This article is over 2 years, 8 months old
Issue 2672
Jonah Hauer-King as soldier Harry Chase in World On Fire
Jonah Hauer-King as soldier Harry Chase in World On Fire (Pic: Mammoth Screen 2019/BBC)

The Second World War figures large in popular culture. But rarely do we see a war story that focuses on ordinary people rather than the event as a whole.

World on Fire—the BBC’s offering for the eightieth anniversary of the outbreak of war—aims to do just that.

This series tells the story of the first year of the war—from the Nazi invasion of Poland to the Battle of Britain. It features an all star cast.

Oscar winner Helen Hunt plays a US war correspondent desperately trying to spread the news of Poland’s invasion, while Sean Bean plays an anti-war shell-shocked veteran.
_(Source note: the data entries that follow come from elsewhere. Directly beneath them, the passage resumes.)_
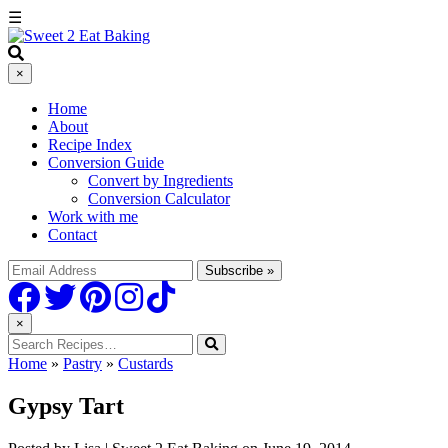
Skip
☰
to
Recipe
×
Home
About
Recipe Index
Conversion Guide
Convert by Ingredients
Conversion Calculator
Work with me
Contact
×
Home
»
Pastry
»
Custards
Gypsy Tart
The first episode opens with two young activists disrupting an Oswald Mosley fascist rally before being thrown in jail by police.

In Poland, we see soldiers defending Danzig in scenes that don’t shy away from depicting the horror that took place.
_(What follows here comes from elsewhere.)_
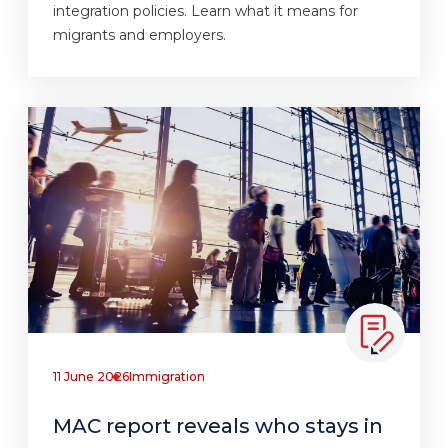
integration policies. Learn what it means for
migrants and employers.
11 June 2026
Immigration
MAC report reveals who stays in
In Warsaw a young waiter—Kasha—has to choose between escaping Poland or sending her little brother to safety.

World on Fire promises to be an unflinching look at what the war was like for the people who fought it, and those caught in the crossfire. The variety of actors from different backgrounds makes it all the more authentic and interesting.

It doesn’t suffer from the pitfalls of a heroic British narrative. Instead it allows us to think about how Britain benefits from the conflicts it has a hand in.

World on Fire focuses on real human stories—and does it in a way that avoids a gung-ho viewpoint well.

When one character insists that this war is different Bean replies, “All wars are different, until they aren’t.”